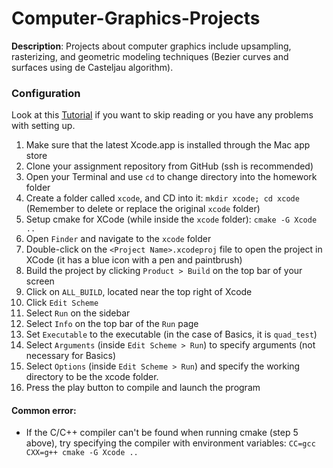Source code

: # Computer-Graphics-Projects
**Description**: Projects about computer graphics include upsampling, rasterizing, and geometric modeling techniques (Bezier curves and surfaces using de Casteljau algorithm).

### Configuration

Look at this [Tutorial](https://www.youtube.com/watch?v=9EADCyN_Fek) if you want to skip reading or you have any problems with setting up.

1. Make sure that the latest Xcode.app is installed through the Mac app store
2. Clone your assignment repository from GitHub (ssh is recommended)
3. Open your Terminal and use `cd` to change directory into the homework folder
4. Create a folder called `xcode`, and CD into it: `mkdir xcode; cd xcode`  <br> (Remember to delete or replace the original `xcode` folder)
5. Setup cmake for XCode (while inside the `xcode` folder): `cmake -G Xcode ..`
6. Open `Finder` and navigate to the `xcode` folder
7. Double-click on the `<Project Name>.xcodeproj` file to open the project in XCode (it has a blue icon with a pen and paintbrush)
8. Build the project by clicking `Product > Build` on the top bar of your screen
9. Click on `ALL_BUILD`, located near the top right of Xcode
10. Click `Edit Scheme`
11. Select `Run` on the sidebar
12. Select `Info` on the top bar of the `Run` page
13. Set `Executable` to the executable (in the case of Basics, it is `quad_test`)
14. Select `Arguments` (inside `Edit Scheme > Run`) to specify arguments (not necessary for Basics)
15. Select `Options` (inside `Edit Scheme > Run`) and specify the working directory to be the xcode folder.
16. Press the play button to compile and launch the program

#### Common error:
- If the C/C++ compiler can't be found when running cmake (step 5 above), try specifying the compiler with environment variables: `CC=gcc CXX=g++ cmake -G Xcode ..`
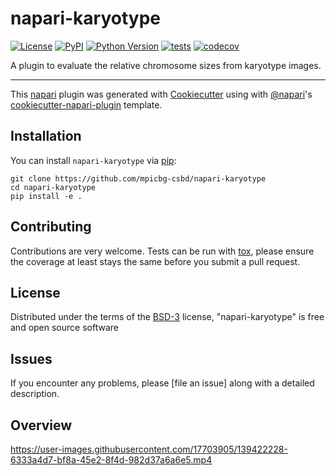 # napari-karyotype

[![License](https://img.shields.io/pypi/l/napari-karyotype.svg?color=green)](https://github.com/adibrov/napari-karyotype/raw/master/LICENSE)
[![PyPI](https://img.shields.io/pypi/v/napari-karyotype.svg?color=green)](https://pypi.org/project/napari-karyotype)
[![Python Version](https://img.shields.io/pypi/pyversions/napari-karyotype.svg?color=green)](https://python.org)
[![tests](https://github.com/adibrov/napari-karyotype/workflows/tests/badge.svg)](https://github.com/adibrov/napari-karyotype/actions)
[![codecov](https://codecov.io/gh/adibrov/napari-karyotype/branch/master/graph/badge.svg)](https://codecov.io/gh/adibrov/napari-karyotype)

A plugin to evaluate the relative chromosome sizes from karyotype images.

----------------------------------

This [napari] plugin was generated with [Cookiecutter] using with [@napari]'s [cookiecutter-napari-plugin] template.

<!--
Don't miss the full getting started guide to set up your new package:
https://github.com/napari/cookiecutter-napari-plugin#getting-started

and review the napari docs for plugin developers:
https://napari.org/docs/plugins/index.html
-->

## Installation

You can install `napari-karyotype` via [pip]:

    git clone https://github.com/mpicbg-csbd/napari-karyotype
    cd napari-karyotype
    pip install -e .

## Contributing

Contributions are very welcome. Tests can be run with [tox], please ensure
the coverage at least stays the same before you submit a pull request.

## License

Distributed under the terms of the [BSD-3] license,
"napari-karyotype" is free and open source software

## Issues

If you encounter any problems, please [file an issue] along with a detailed description.

[napari]: https://github.com/napari/napari
[Cookiecutter]: https://github.com/audreyr/cookiecutter
[@napari]: https://github.com/napari
[MIT]: http://opensource.org/licenses/MIT
[BSD-3]: http://opensource.org/licenses/BSD-3-Clause
[GNU GPL v3.0]: http://www.gnu.org/licenses/gpl-3.0.txt
[GNU LGPL v3.0]: http://www.gnu.org/licenses/lgpl-3.0.txt
[Apache Software License 2.0]: http://www.apache.org/licenses/LICENSE-2.0
[Mozilla Public License 2.0]: https://www.mozilla.org/media/MPL/2.0/index.txt
[cookiecutter-napari-plugin]: https://github.com/napari/cookiecutter-napari-plugin

[napari]: https://github.com/napari/napari
[tox]: https://tox.readthedocs.io/en/latest/
[pip]: https://pypi.org/project/pip/
[PyPI]: https://pypi.org/

## Overview



https://user-images.githubusercontent.com/17703905/139422228-6333a4d7-bf8a-45e2-8f4d-982d37a6a6e5.mp4

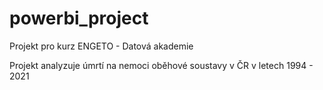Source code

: # powerbi_project
Projekt pro kurz ENGETO - Datová akademie

Projekt analyzuje úmrtí na nemoci oběhové soustavy v ČR v letech 1994 - 2021

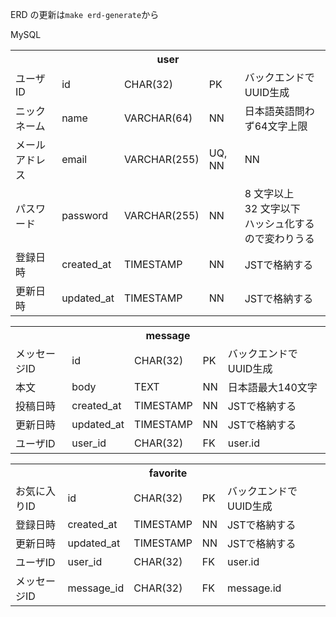 ERD の更新は`make erd-generate`から

<!-- 全体的に型が怪しい -->

MySQL

<table>
	<tr>
		<th colspan="5">
			user
		</th>
	</tr>
	<tr>
		<td>
			ユーザID
		</td>
		<td>
			id
		</td>
		<td>
			CHAR(32)
		</td>
		<td>
			PK
		</td>
		<td>
			バックエンドでUUID生成
		</td>
	</tr>
	<tr>
		<td>
			ニックネーム
		</td>
		<td>
			name
		</td>
		<td>
			VARCHAR(64)
		</td>
		<td>
			NN
		</td>
		<td>
			日本語英語問わず64文字上限
		</td>
	</tr>
	<tr>
		<td>
			メールアドレス
		</td>
		<td>
			email
		</td>
		<td>
			VARCHAR(255)
		</td>
		<td>
			UQ, NN
		</td>
		<td>
			NN
		</td>
	</tr>
	<tr>
		<td>
			パスワード
		</td>
		<td>
			password
		</td>
		<td>
			VARCHAR(255)
		</td>
		<td>
			NN
		</td>
		<td>
			8 文字以上 32 文字以下<br>
			ハッシュ化するので変わりうる
		</td>
	</tr>
	<tr>
		<td>
			登録日時
		</td>
		<td>
			created_at
		</td>
		<td>
			TIMESTAMP
		</td>
		<td>
			NN
		</td>
		<td>
			JSTで格納する
		</td>
	</tr>
	<tr>
		<td>
			更新日時
		</td>
		<td>
			updated_at
		</td>
		<td>
			TIMESTAMP
		</td>
		<td>
			NN
		</td>
		<td>
			JSTで格納する
		</td>
	</tr>
</table>

<table>
	<tr>
		<th colspan="5">
			message
		</th>
	</tr>
	<tr>
		<td>
			メッセージID
		</td>
		<td>
			id
		</td>
		<td>
			CHAR(32)
		</td>
		<td>
			PK
		</td>
		<td>
			バックエンドでUUID生成
		</td>
	</tr>
	<tr>
		<td>
			本文
		</td>
		<td>
			body
		</td>
		<td>
			TEXT
		</td>
		<td>
			NN
		</td>
		<td>
			日本語最大140文字
		</td>
	</tr>
	<tr>
		<td>
			投稿日時
		</td>
		<td>
			created_at
		</td>
		<td>
			TIMESTAMP
		</td>
		<td>
			NN
		</td>
		<td>
			JSTで格納する
		</td>
	</tr>
	<tr>
		<td>
			更新日時
		</td>
		<td>
			updated_at
		</td>
		<td>
			TIMESTAMP
		</td>
		<td>
			NN
		</td>
		<td>
			JSTで格納する
		</td>
	</tr>
	<tr>
		<td>
			ユーザID
		</td>
		<td>
			user_id
		</td>
		<td>
			CHAR(32)
		</td>
		<td>
			FK
		</td>
		<td>
			user.id
		</td>
	</tr>
</table>

<table>
	<tr>
		<th colspan="5">
			favorite
		</th>
	</tr>
	<tr>
		<td>
			お気に入りID
		</td>
		<td>
			id
		</td>
		<td>
			CHAR(32)
		</td>
		<td>
			PK
		</td>
		<td>
			バックエンドでUUID生成
		</td>
	</tr>
	<tr>
		<td>
			登録日時
		</td>
		<td>
			created_at
		</td>
		<td>
			TIMESTAMP
		</td>
		<td>
			NN
		</td>
		<td>
			JSTで格納する
		</td>
	</tr>
	<tr>
		<td>
			更新日時
		</td>
		<td>
			updated_at
		</td>
		<td>
			TIMESTAMP
		</td>
		<td>
			NN
		</td>
		<td>
			JSTで格納する
		</td>
	</tr>
	<tr>
		<td>
			ユーザID
		</td>
		<td>
			user_id
		</td>
		<td>
			CHAR(32)
		</td>
		<td>
			FK
		</td>
		<td>
			user.id
		</td>
	</tr>
		<td>
			メッセージID
		</td>
		<td>
			message_id
		</td>
		<td>
			CHAR(32)
		</td>
		<td>
			FK
		</td>
		<td>
			message.id
		</td>
	</tr>
</table>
**********
# ASSIGNMENT
Give back exactly the lines from the opening of the listing through the line holding "Look at this", both ends included, with every picture omitted.

# OUTPUT FOR THIS EXERCISE
Source code

: # Computer-Graphics-Projects
**Description**: Projects about computer graphics include upsampling, rasterizing, and geometric modeling techniques (Bezier curves and surfaces using de Casteljau algorithm).

### Configuration

Look at this [Tutorial](https://www.youtube.com/watch?v=9EADCyN_Fek) if you want to skip reading or you have any problems with setting up.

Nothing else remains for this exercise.